- Interactive map of Kvartsytne
- Kvartsytne Kvartsytne
- Coordinates: 51°23′21″N 28°51′45″E﻿ / ﻿51.3892°N 28.8625°E
- Country: Ukraine
- Oblast: Zhytomyr Oblast
- Raion: Korosten Raion
- Hromada: Hladkovychi rural hromada

Population (2022)
- • Total: 2,326
- Time zone: UTC+2 (EET)
- • Summer (DST): UTC+3 (EEST)
- KATOTTH: UA18060030020056514

= Kvartsytne =

Rural locality in Zhytomyr Oblast, Ukraine

Kvartsytne (Кварцитне), formerly known as Pershotravneve (Першотравневе) is a rural settlement in Korosten Raion, Zhytomyr Oblast, Ukraine. Population: In 2011, the population was 2,620.

==History==
The settlement was heavily affected by the Chernobyl disaster in 1986.

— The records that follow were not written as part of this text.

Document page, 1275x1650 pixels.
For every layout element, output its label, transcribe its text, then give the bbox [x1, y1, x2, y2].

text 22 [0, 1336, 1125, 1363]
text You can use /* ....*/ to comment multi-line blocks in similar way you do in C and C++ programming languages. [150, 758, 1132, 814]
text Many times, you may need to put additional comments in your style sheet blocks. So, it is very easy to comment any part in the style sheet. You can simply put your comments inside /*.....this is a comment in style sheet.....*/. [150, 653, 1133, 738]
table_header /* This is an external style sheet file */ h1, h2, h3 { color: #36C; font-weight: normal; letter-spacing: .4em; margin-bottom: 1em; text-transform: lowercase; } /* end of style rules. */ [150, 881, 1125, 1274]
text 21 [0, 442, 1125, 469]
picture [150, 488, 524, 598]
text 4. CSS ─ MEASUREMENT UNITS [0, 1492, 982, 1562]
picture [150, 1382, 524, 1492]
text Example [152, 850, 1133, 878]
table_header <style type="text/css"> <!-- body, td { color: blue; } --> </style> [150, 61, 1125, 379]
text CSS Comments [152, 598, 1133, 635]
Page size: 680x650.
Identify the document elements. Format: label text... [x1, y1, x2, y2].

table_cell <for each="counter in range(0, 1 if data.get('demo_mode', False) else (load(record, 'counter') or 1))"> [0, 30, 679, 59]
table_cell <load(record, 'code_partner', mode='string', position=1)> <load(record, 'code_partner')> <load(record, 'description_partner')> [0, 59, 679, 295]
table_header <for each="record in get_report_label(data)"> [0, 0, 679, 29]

Until 26 January 2024, Pershotravneve was designated urban-type settlement. On this day, a new law entered into force which abolished this status, and Pershotravneve became a rural settlement.

In September 2024, Pershotravneve was renamed to Kvartsytne by the Verkhovna Rada.

== Geography ==

The settlement is located several miles north of the small city of Ovruch, where the Ovruch air base is located, at the edge of the forests south of Belarus, between the railroad tracks and highway M-21/P-31 towards the border.